The Shakti Bhatt First Book Prize shortlist was announced.

Tayenjam Bijoykumar Singh won the Sharda Translation Award 2014, for translation from and to Manipuri.

Over at Love German Books, a proposal to have a prize for women’s books in translation.

Reports from the Bangalore Literature Festival, which concluded last week and had panels on Kannada literature and translations: The New Indian Express, The Hindu.

The Katara Literature Prize promises translations of the winners into various languages, including Hindi.

The Konkani Bhasha Mandal will present awards for 2014 later this week, and the lsit of awardees is here. To my knowledge, none of these is out in translation yet, although I hope some will be, later on.

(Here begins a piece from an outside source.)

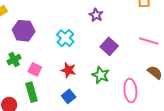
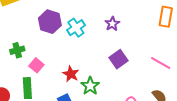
purple hexagon: (24, 31) -> (50, 22), moved
cyan cross: (65, 38) -> (76, 28), moved
green star: (101, 75) -> (90, 86), moved

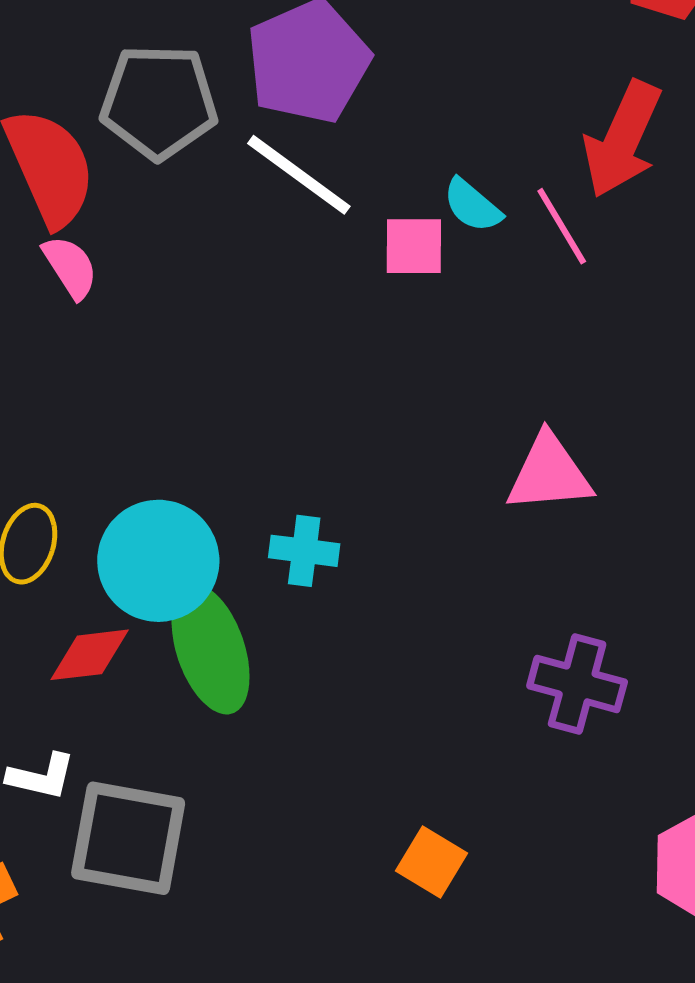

A minor spat broke out when Kannada author Girish Karnad spoke of the recently deceased UR Ananthamurthy at a screening of a biographical documentary on the latter. Apparently, Karnad called Ananthamurthy’s works “unreadable” and K.V. Narayan (Chairman of the Kuvempu Bhasha Bharati Authority) replied, saying Karnad’s works “did not reach the common man.” Children, children.

In Livemint,an interview with the fabulous Suniti Namjoshi, who wrote the Aditi fables for children.

The National Book Trust is having a fest, come Saturday, in Thiruvananthapuram.

Robert Yeo, composer from Singapore, has a new production titled Kannagi, based on the epic poem, the Silapathikaram.